* EXERCISE BRIEF
Every entry below is to be returned unchanged. Images are not part of the copy.

Bounding boxes with keypoints:
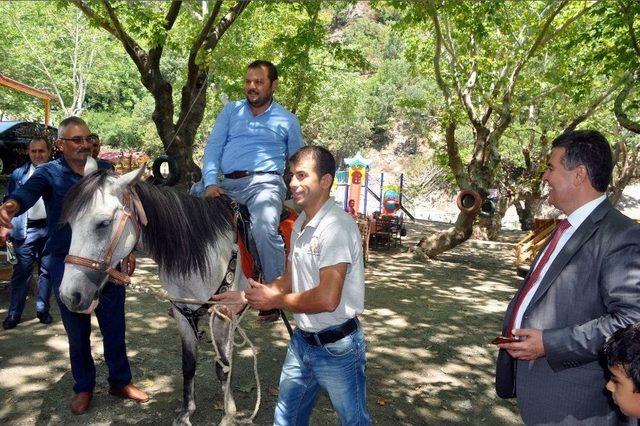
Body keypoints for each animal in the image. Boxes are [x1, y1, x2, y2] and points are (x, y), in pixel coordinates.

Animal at [58, 158, 248, 424]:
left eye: (103, 223)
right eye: (71, 224)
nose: (69, 296)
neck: (203, 252)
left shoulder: (221, 316)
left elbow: (223, 367)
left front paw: (229, 414)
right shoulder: (183, 315)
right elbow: (188, 365)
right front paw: (186, 412)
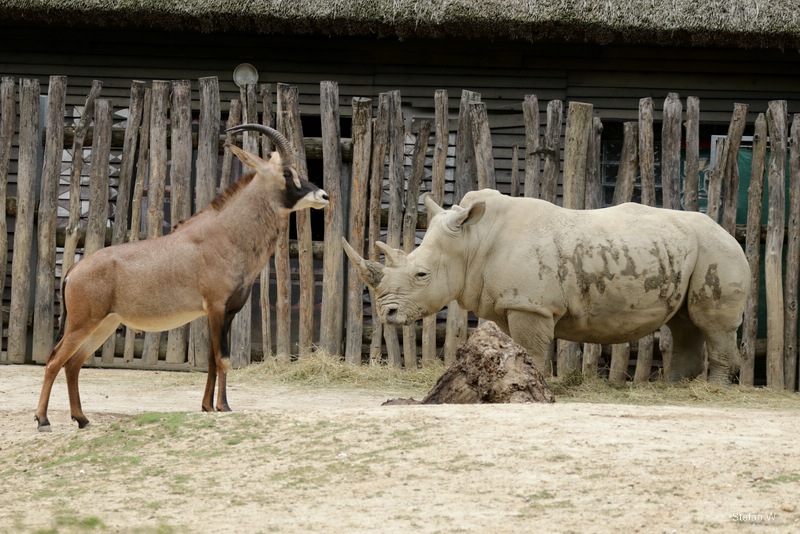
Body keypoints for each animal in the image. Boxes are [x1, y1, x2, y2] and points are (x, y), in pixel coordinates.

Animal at [343, 188, 750, 384]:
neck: (473, 241)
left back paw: (713, 389)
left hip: (718, 250)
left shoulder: (530, 304)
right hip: (689, 250)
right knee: (684, 323)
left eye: (421, 275)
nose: (387, 313)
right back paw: (673, 386)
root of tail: (731, 233)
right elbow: (518, 347)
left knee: (711, 323)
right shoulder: (513, 301)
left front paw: (532, 385)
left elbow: (533, 347)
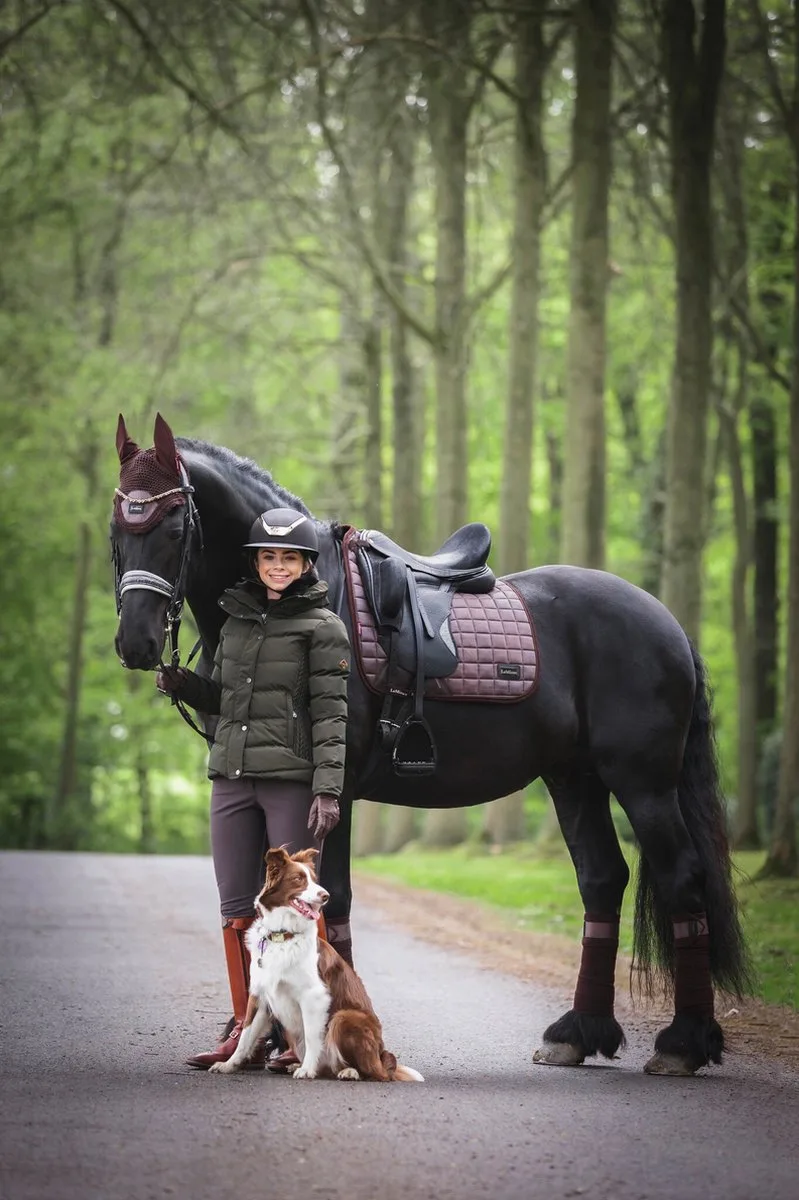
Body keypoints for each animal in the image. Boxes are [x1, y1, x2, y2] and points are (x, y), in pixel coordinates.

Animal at [110, 414, 752, 1077]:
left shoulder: (331, 792)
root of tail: (666, 622)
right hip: (574, 780)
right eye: (117, 527)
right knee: (601, 880)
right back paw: (577, 1033)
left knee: (682, 881)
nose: (134, 641)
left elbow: (332, 904)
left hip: (643, 783)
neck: (291, 602)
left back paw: (683, 1042)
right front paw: (248, 1038)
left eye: (175, 526)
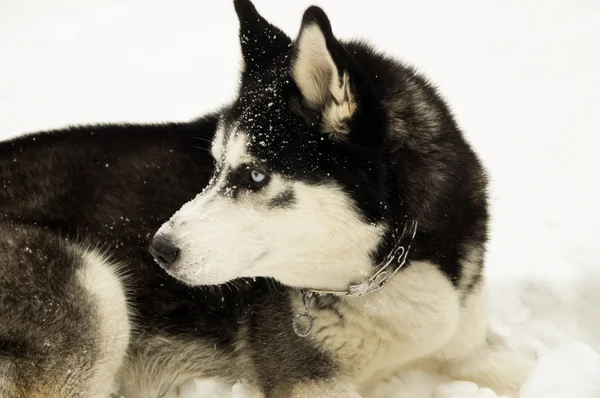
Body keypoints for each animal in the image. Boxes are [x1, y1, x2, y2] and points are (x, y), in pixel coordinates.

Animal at [1, 0, 536, 398]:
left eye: (254, 174)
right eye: (215, 165)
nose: (158, 250)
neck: (390, 266)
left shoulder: (467, 346)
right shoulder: (306, 378)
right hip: (95, 293)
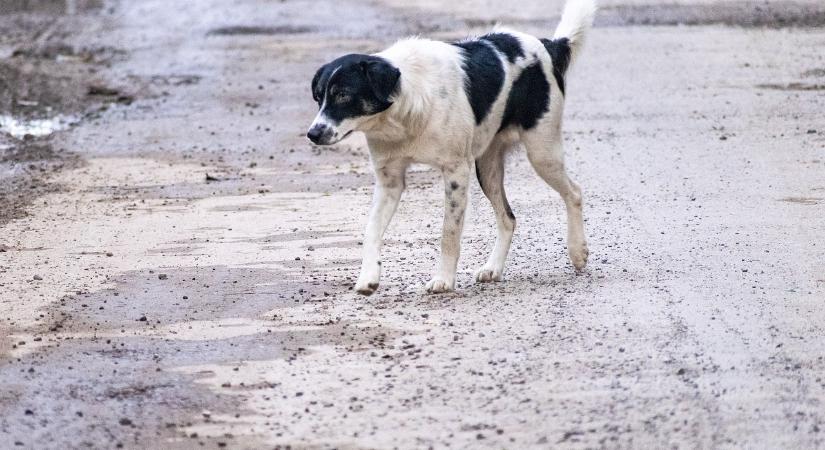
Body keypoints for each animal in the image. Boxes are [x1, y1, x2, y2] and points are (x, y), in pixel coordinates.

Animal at [308, 0, 592, 296]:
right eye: (318, 97)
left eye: (343, 95)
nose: (313, 134)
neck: (404, 108)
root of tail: (548, 44)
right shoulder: (389, 181)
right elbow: (371, 230)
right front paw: (368, 277)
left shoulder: (456, 172)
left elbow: (449, 233)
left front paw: (443, 279)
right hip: (487, 168)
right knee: (508, 218)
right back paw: (493, 268)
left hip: (541, 152)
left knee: (574, 193)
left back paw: (577, 251)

* EXERCISE RESPONSE
Body keypoints for each animal in the image. Boxes are [x1, y1, x2, y2] and points are (x, y), in pixel coordinates.

Animal at [58, 158, 248, 424]:
left eye: (103, 223)
right eye: (71, 224)
nose: (69, 296)
neck: (203, 252)
left shoulder: (221, 316)
left elbow: (223, 367)
left front paw: (229, 414)
right shoulder: (183, 315)
right elbow: (188, 365)
right front paw: (186, 412)
Body keypoints for each animal in the image. Boxes are [x1, y1, x2, y2] and points are (x, y), in pixel coordinates.

Animal at [343, 188, 750, 384]:
neck: (473, 241)
left back paw: (713, 389)
left hip: (718, 250)
left shoulder: (530, 304)
right hip: (689, 250)
right knee: (684, 323)
left eye: (421, 275)
nose: (387, 313)
right back paw: (673, 386)
root of tail: (731, 233)
right elbow: (518, 347)
left knee: (711, 323)
right shoulder: (513, 301)
left front paw: (532, 385)
left elbow: (533, 347)
Body keypoints for each animal in the image. Boxes are [x1, y1, x2, y2] and points are (x, y), in pixel coordinates.

Animal at [110, 414, 752, 1077]:
left shoulder: (331, 792)
root of tail: (666, 622)
right hip: (574, 780)
right eye: (117, 527)
right knee: (601, 880)
right back paw: (577, 1033)
left knee: (682, 881)
nose: (134, 641)
left elbow: (332, 904)
left hip: (643, 783)
neck: (291, 602)
left back paw: (683, 1042)
right front paw: (248, 1038)
left eye: (175, 526)
Body keypoints for each animal in the image. Boxes are [x1, y1, x2, y2] and points are (x, y), in pixel coordinates.

Animal at [1, 0, 536, 398]:
left eye: (254, 174)
right eye: (215, 165)
nose: (158, 250)
neck: (390, 266)
left shoulder: (467, 346)
right shoulder: (306, 378)
right hip: (95, 293)
Body keypoints for each animal in the image. Boxes are [x1, y1, x2, y2] and points are (x, y), in pixel coordinates.

Animal at [308, 0, 592, 296]:
right eye: (318, 97)
left eye: (343, 95)
nose: (313, 134)
neck: (404, 108)
root of tail: (548, 44)
right shoulder: (389, 181)
right elbow: (371, 230)
right front paw: (368, 277)
left shoulder: (456, 172)
left elbow: (449, 233)
left front paw: (443, 279)
right hip: (487, 168)
right knee: (508, 218)
right back paw: (493, 268)
left hip: (541, 152)
left knee: (574, 193)
left back paw: (577, 251)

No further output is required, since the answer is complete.